> _Document passage_:
----------------
The patients undergoing RPC reported by Allaparthi et al. [12] had a median follow-up of 6 months and the one patient in the series with UA had no sign of metastatic or recurrent disease at the time of follow-up. In 2007 Herr et al. [17] reported a series of fifty patients with UA who underwent extended PC including the urachal tumor mass and entire urachus; 18% had local recurrence within the first 2 years of follow-up. In our series none of the patient had evidence of any local recurrence at 32 month follow-up.

There are distinct advantages of robotic surgery over laparotomy or simple laparoscopy. Robotic surgery allows for better manoeuvrability and dexterity, improved views of the surgical area, and improved intracorporeal suturing, all of which are particularly important features for RPC for UA because of the need for very precise tumor margins [18, 19]. There were no positive margins in our patient series. Additionally, patients undergoing RPC are more likely to enjoy faster post-operative recovery, improved post-operative cosmetic appearance, and reduced post-operative pain [11]. One study by Ng et al. [20] comparing postoperative complications following open RC with robot RC found that the rate of both overall complications and major complications was higher in patients undergoing open RC than those undergoing robot RC (major complications 29.8% versus 9.6%, p = 0.007). Patients undergoing open RC were more likely to suffer early respiratory complications. This could be attributed to reduced pain in the robotic cohort allowing for earlier pulmonary rehabilitation. Reduced intra-operative blood loss associated with robotic surgery is also postulated to have a role in reducing post-operative complications.
----------------
> _Your tasks_:
1) Transcribe the part of the urachal cancer surgery passage that begins with the words "The patients undergoing" and ends after the words "32 month follow-up.".
2) Resume the passage on robotic surgery for urachal cancer, continuing on from its final sentence.

> _Data extract_:
----------------
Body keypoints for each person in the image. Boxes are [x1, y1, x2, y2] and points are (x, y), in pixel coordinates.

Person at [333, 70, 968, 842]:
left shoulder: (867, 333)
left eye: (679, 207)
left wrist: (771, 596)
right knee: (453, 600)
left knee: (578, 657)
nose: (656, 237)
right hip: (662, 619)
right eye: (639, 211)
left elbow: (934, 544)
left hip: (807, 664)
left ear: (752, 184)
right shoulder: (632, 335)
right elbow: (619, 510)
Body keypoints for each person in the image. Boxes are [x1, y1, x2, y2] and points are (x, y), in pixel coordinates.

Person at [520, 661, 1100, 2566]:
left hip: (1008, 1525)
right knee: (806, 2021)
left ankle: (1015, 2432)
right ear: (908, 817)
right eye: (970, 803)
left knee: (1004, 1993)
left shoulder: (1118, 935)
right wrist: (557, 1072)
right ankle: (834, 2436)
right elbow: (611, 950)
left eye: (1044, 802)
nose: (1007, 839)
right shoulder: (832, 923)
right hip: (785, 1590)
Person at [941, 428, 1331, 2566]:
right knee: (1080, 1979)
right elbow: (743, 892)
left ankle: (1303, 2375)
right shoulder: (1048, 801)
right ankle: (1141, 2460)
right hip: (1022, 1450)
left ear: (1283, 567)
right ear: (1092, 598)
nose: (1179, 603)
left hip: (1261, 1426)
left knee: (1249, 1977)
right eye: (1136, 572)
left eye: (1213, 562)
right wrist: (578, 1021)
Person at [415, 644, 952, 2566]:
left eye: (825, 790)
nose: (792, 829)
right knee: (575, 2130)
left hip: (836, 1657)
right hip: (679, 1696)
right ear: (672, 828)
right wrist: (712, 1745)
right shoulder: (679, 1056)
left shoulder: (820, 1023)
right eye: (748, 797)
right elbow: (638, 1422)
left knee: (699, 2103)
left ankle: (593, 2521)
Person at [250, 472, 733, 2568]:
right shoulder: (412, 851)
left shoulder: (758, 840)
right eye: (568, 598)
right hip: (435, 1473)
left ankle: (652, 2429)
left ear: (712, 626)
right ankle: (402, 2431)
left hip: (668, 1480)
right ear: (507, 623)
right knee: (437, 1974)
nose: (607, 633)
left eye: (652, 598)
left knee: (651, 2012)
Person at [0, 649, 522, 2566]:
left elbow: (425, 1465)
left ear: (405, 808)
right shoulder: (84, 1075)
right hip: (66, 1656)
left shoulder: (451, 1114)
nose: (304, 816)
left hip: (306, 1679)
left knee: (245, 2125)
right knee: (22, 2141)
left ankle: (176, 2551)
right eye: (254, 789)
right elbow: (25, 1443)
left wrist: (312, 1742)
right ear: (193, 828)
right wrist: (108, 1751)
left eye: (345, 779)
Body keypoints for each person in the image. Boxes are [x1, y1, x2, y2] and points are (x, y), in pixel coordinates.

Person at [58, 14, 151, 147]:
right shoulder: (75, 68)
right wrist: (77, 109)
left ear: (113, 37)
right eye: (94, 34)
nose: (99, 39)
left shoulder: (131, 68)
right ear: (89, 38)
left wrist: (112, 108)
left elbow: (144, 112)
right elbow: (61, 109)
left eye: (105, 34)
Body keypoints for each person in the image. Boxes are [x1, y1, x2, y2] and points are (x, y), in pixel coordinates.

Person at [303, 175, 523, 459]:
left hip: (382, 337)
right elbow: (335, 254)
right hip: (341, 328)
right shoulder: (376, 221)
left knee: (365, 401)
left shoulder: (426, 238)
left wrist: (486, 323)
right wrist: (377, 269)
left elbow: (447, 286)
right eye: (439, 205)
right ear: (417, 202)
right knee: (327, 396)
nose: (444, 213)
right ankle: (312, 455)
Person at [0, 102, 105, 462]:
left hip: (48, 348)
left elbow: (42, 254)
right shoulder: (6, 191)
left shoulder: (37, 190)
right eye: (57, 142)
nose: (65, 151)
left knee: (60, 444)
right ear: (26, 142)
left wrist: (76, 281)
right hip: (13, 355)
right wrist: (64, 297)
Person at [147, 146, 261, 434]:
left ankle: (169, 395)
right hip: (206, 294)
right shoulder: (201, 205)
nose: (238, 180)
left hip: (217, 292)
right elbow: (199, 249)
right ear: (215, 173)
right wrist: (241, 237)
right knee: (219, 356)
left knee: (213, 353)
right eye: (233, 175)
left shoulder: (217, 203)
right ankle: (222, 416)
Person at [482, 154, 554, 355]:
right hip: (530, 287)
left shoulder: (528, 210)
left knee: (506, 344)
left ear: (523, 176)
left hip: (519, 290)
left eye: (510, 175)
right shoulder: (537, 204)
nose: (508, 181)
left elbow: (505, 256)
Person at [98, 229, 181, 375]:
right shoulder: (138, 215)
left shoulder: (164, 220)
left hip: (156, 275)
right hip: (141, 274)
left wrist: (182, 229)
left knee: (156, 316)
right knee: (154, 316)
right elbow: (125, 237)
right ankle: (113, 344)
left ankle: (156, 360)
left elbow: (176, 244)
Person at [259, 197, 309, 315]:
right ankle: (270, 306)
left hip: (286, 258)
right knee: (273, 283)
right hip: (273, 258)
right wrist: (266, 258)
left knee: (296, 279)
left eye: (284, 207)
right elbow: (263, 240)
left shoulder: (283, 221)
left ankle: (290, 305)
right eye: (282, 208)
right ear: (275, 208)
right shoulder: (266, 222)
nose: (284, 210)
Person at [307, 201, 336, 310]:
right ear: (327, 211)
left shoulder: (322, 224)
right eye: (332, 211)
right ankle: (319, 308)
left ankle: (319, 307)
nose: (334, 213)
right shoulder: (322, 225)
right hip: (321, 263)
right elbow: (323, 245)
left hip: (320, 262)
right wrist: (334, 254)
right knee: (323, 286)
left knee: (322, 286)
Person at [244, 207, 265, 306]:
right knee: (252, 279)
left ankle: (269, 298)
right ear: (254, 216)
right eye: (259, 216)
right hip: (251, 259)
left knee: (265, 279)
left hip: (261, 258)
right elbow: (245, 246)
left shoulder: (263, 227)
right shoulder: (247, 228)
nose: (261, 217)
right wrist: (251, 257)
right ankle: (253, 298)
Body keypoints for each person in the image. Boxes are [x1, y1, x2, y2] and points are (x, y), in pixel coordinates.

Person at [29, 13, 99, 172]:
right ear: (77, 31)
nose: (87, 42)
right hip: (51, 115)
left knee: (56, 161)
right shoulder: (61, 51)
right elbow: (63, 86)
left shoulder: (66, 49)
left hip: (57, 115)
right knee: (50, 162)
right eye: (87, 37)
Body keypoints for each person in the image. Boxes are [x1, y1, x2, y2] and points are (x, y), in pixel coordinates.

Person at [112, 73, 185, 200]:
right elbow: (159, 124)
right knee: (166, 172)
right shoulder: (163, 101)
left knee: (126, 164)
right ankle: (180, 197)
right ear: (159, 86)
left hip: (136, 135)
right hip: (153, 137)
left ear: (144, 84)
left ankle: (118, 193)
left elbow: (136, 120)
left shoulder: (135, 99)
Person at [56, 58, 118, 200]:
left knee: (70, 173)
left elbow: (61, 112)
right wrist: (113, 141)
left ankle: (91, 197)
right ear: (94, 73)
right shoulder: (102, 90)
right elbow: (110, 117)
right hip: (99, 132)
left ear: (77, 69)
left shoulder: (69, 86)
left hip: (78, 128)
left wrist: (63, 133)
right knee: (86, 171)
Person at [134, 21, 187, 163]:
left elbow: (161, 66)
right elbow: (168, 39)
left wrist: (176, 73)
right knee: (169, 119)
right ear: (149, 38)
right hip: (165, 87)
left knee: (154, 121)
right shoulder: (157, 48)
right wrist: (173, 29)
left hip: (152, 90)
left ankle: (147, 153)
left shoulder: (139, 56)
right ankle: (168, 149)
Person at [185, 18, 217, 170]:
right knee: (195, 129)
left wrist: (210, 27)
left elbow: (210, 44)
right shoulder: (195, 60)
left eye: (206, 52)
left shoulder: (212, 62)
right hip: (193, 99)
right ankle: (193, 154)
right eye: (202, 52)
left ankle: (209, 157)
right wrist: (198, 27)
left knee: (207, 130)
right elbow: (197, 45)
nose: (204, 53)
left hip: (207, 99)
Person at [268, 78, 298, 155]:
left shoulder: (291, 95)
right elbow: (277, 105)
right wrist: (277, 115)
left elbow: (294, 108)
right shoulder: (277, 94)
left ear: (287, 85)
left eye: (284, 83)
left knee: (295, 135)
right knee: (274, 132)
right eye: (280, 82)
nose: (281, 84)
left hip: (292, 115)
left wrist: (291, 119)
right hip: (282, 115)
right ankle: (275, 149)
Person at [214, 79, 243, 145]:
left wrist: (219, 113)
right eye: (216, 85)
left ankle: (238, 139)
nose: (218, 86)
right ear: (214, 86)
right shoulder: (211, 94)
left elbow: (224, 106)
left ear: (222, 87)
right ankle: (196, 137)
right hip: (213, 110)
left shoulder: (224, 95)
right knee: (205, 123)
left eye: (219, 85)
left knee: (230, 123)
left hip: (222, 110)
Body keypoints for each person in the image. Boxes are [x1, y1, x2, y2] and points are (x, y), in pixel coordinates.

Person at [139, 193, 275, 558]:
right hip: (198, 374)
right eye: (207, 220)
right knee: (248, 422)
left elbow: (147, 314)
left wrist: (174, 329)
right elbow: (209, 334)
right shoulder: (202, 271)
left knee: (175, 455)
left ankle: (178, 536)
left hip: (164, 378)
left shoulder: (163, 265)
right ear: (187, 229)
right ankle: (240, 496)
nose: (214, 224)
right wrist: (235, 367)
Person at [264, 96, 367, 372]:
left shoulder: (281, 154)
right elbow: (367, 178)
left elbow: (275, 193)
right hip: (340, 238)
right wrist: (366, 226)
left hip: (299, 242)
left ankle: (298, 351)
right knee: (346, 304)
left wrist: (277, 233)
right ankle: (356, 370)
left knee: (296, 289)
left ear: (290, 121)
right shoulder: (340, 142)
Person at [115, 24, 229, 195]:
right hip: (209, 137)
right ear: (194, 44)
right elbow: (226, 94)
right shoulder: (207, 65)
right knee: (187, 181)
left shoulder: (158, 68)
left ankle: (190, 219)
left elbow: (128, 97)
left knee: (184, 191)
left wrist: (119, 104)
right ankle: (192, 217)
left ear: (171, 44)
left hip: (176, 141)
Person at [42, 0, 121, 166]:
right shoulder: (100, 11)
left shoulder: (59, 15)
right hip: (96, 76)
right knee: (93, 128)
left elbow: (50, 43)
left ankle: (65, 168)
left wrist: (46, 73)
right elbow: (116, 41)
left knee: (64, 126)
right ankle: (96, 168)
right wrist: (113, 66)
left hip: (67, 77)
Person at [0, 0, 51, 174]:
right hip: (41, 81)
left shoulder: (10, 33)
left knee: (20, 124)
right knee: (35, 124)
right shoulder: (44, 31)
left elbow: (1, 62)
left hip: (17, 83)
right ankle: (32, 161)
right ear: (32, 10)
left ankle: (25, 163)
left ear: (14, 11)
----------------
> _Answers below_:
1)
The patients undergoing RPC reported by Allaparthi et al. [12] had a median follow-up of 6 months and the one patient in the series with UA had no sign of metastatic or recurrent disease at the time of follow-up. In 2007 Herr et al. [17] reported a series of fifty patients with UA who underwent extended PC including the urachal tumor mass and entire urachus; 18% had local recurrence within the first 2 years of follow-up. In our series none of the patient had evidence of any local recurrence at 32 month follow-up.

2)
Whilst there is a host of literature supporting the use of robots in prostatic and renal surgery, there is only limited evidence of experience with robots in performing RC, and even more so with PC; this paper adds evidence of success of robotic PC by urologists with advanced robotic skills to the literature base. Studies have shown that robotic RC allows for equivalent lymph node yields when compared to an open approach [21], and this is likely to be extrapolated to include robotic PC. Many would agree that robotic surgery has a relatively steep learning curve, thereby making it potentially more accessible to urologists [20, 22].

Direct comparison between our data and previous data is difficult due to the combination of a rare pathology (urinary bladder UA) and an infrequently used surgical technique (robotic partial cystectomy) in our series. However, when comparing our results with similar series, our results are encouraging and show that RPC for UA is a safe and feasible treatment option for patients with UA. Our survival rates, recurrence rates and perioperative data are comparable with results from other series and studies; all 8 of our patients are alive at 32 months with a recurrence rate of 0%. However, our patients will continue to be followed-up to ensure that our 5-year survival rates are comparable with those of patients undergoing RC. A limitation of our series is the sample size (n = 8), but this is the largest patient series of patients with UA treated with PC to date. Further cohorts with more patients are needed to strengthen the evidence for the successful use of robotic PC to treat UA. Due to the rarity of UA, it is unlikely that a clinical trial will be carried out and the choice of management of these patients will continue to be based on patient series such as this.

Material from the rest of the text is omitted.